A smartphone held in a hand, the screen of which shows that the refrigerator is running in 'Energy saving mode' above a graph of the energy usage in units of kilowatt-hours

This Samsung app will tell you exactly how much energy your refrigerator has consumed, but it won’t tell you the temperature: priorities!

If keeping your food at the desired temperature is not the top priority of modern consumer refrigerators, what is? The “Energy Saver” mode and the EnergyStar rating on the refrigerators in the appliance store are big clues: your refrigerator’s top priority is saving energy, not keeping your food cold. If the refrigerator told you the actual temperature, it would interfere with the top priority, and consumers would get upset.

What are the downsides of not showing the temperature, and allowing the refrigerator to “manage” the temperature over a wider range? The food will go bad faster, resulting in waste. If food has gone bad and is not noticed, food poisoning can result. It’s telling that government restaurant inspectors will often write citations for food not being kept at the proper temperature in restaurant refrigerators, yet government-regulated refrigerators won’t tell consumers what the temperature is.

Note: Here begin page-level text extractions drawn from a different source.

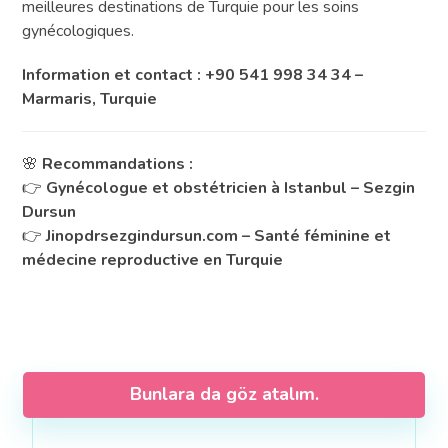
meilleures destinations de Turquie pour les soins
gynécologiques.
Information et contact : +90 541 998 34 34 –
Marmaris, Turquie
🌸
Recommandations :
👉
Gynécologue et obstétricien à Istanbul – Sezgin
Dursun
👉
Jinopdrsezgindursun.com – Santé féminine et
médecine reproductive en Turquie
Bunlara da göz atalım.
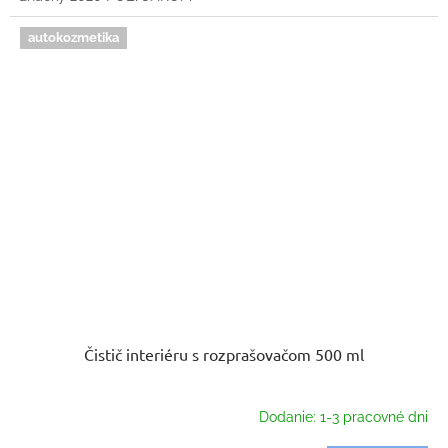
autokozmetika
Čistič interiéru s rozprašovačom 500 ml
Dodanie: 1-3 pracovné dni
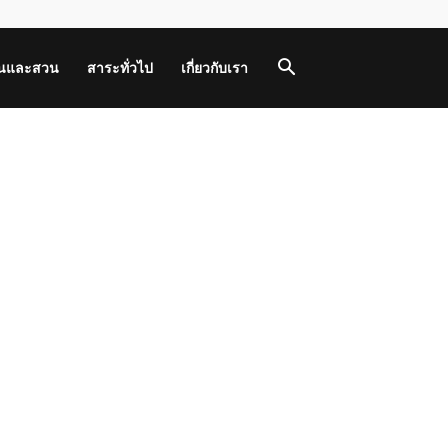
านและสวน
สาระทั่วไป
เกี่ยวกับเรา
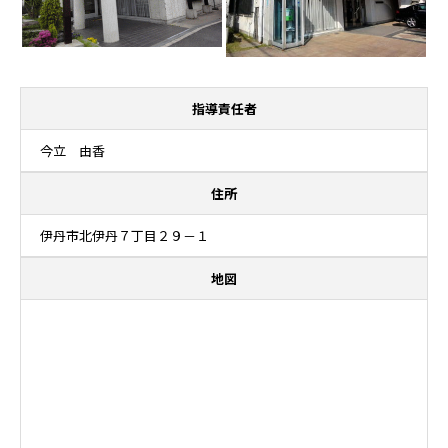
指導責任者
今立 由香
住所
伊丹市北伊丹７丁目２９－１
地図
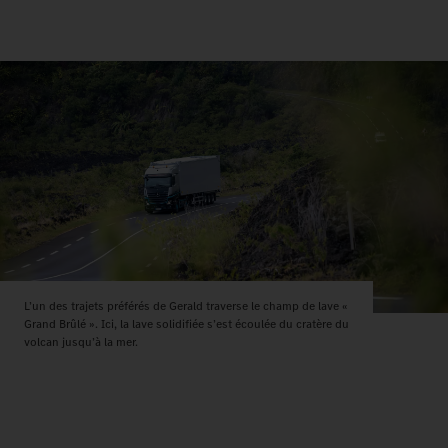
L’un des trajets préférés de Gerald traverse le champ de lave «
Grand Brûlé ». Ici, la lave solidifiée s’est écoulée du cratère du
volcan jusqu’à la mer.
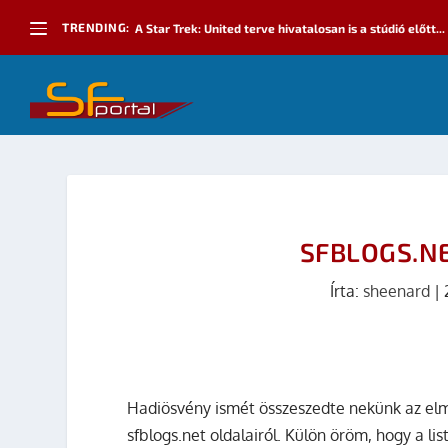
TRENDING:
A Star Trek: United terve hivatalosan is a stúdió előtt...
SFBLOGS.N
Írta:
sheenard
|
Hadiösvény ismét összeszedte nekünk az elmú
sfblogs.net oldalairól. Külön öröm, hogy a l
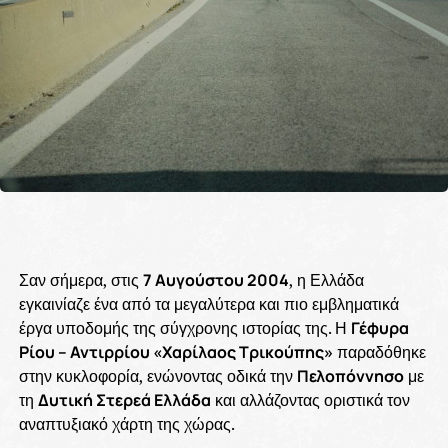
Σαν σήμερα, στις
7 Αυγούστου 2004
, η Ελλάδα
εγκαινίαζε ένα από τα μεγαλύτερα και πιο εμβληματικά
έργα υποδομής της σύγχρονης ιστορίας της. Η
Γέφυρα
Ρίου – Αντιρρίου «Χαρίλαος Τρικούπης»
παραδόθηκε
στην κυκλοφορία, ενώνοντας οδικά την
Πελοπόννησο
με
τη
Δυτική Στερεά Ελλάδα
και αλλάζοντας οριστικά τον
αναπτυξιακό χάρτη της χώρας.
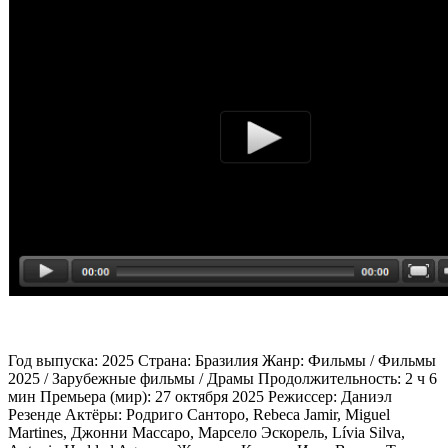
Год выпуска: 2025 Страна: Бразилия Жанр: Фильмы / Фильмы
2025 / Зарубежные фильмы / Драмы Продолжительность: 2 ч 6
мин Премьера (мир): 27 октября 2025 Режиссер: Даниэл
Резенде Актёры: Родриго Санторо, Rebeca Jamir, Miguel
Martines, Джонни Массаро, Марсело Эскорель, Lívia Silva,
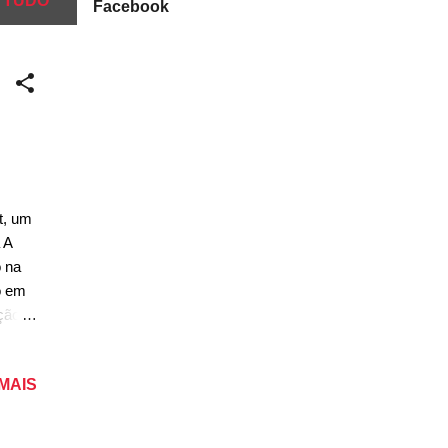
 TUDO
Facebook
t, um
 A
 na
o em
ição
erna e
e o
 MAIS
brisas
ndo
 uma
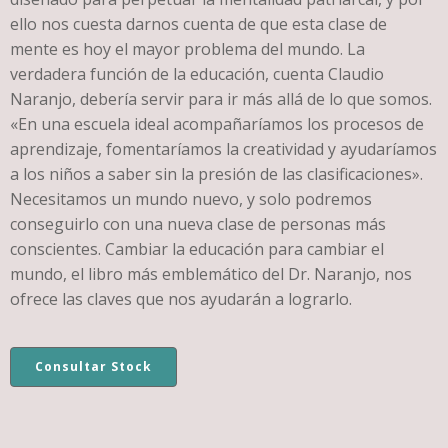
ello nos cuesta darnos cuenta de que esta clase de
mente es hoy el mayor problema del mundo. La
verdadera función de la educación, cuenta Claudio
Naranjo, debería servir para ir más allá de lo que somos.
«En una escuela ideal acompañaríamos los procesos de
aprendizaje, fomentaríamos la creatividad y ayudaríamos
a los niños a saber sin la presión de las clasificaciones».
Necesitamos un mundo nuevo, y solo podremos
conseguirlo con una nueva clase de personas más
conscientes. Cambiar la educación para cambiar el
mundo, el libro más emblemático del Dr. Naranjo, nos
ofrece las claves que nos ayudarán a lograrlo.
Consultar Stock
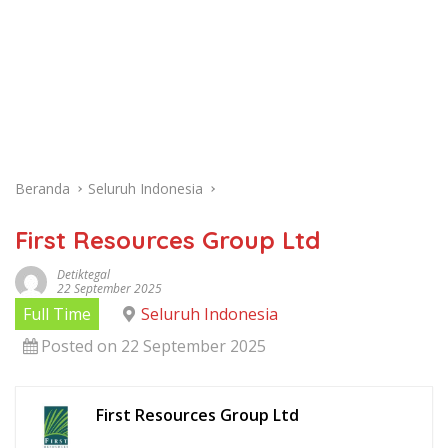
Beranda
Seluruh Indonesia
First Resources Group Ltd
Detiktegal
22 September 2025
Full Time
Seluruh Indonesia
Posted on 22 September 2025
First Resources Group Ltd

The final downside is the issue I’m experiencing with my refrigerator repair, which has resulted in seven technician visits (at least) and lots of food and perfectly good refrigerator parts thrown away. If my refrigerator just had a temperature display, and it showed a colder temperature (say, 36 degrees) than was measured by a separate thermometer (I got readings of 46 degrees), it would have been obvious from the beginning that the temperature sensor had gone bad. Much energy, in the form of technician trips and the manufacturing of other parts, would have been saved. But this energy doesn’t factor at all into the EnergyStar ratings. For that rating, it’s best to hide the temperature from the consumer.

For now, the government lets you set the desired temperature of your oven, but that may change. Perhaps ovens will come with an “Energy Saver” mode that doesn’t quite cook your food. You’ll run the risk of food poisoning, but your electricity bills will be lower. The biggest target, of course, for government regulators in the name of energy savings is your home thermostat. How much longer will U.S. consumers be allowed to set the desired temperatures of their homes?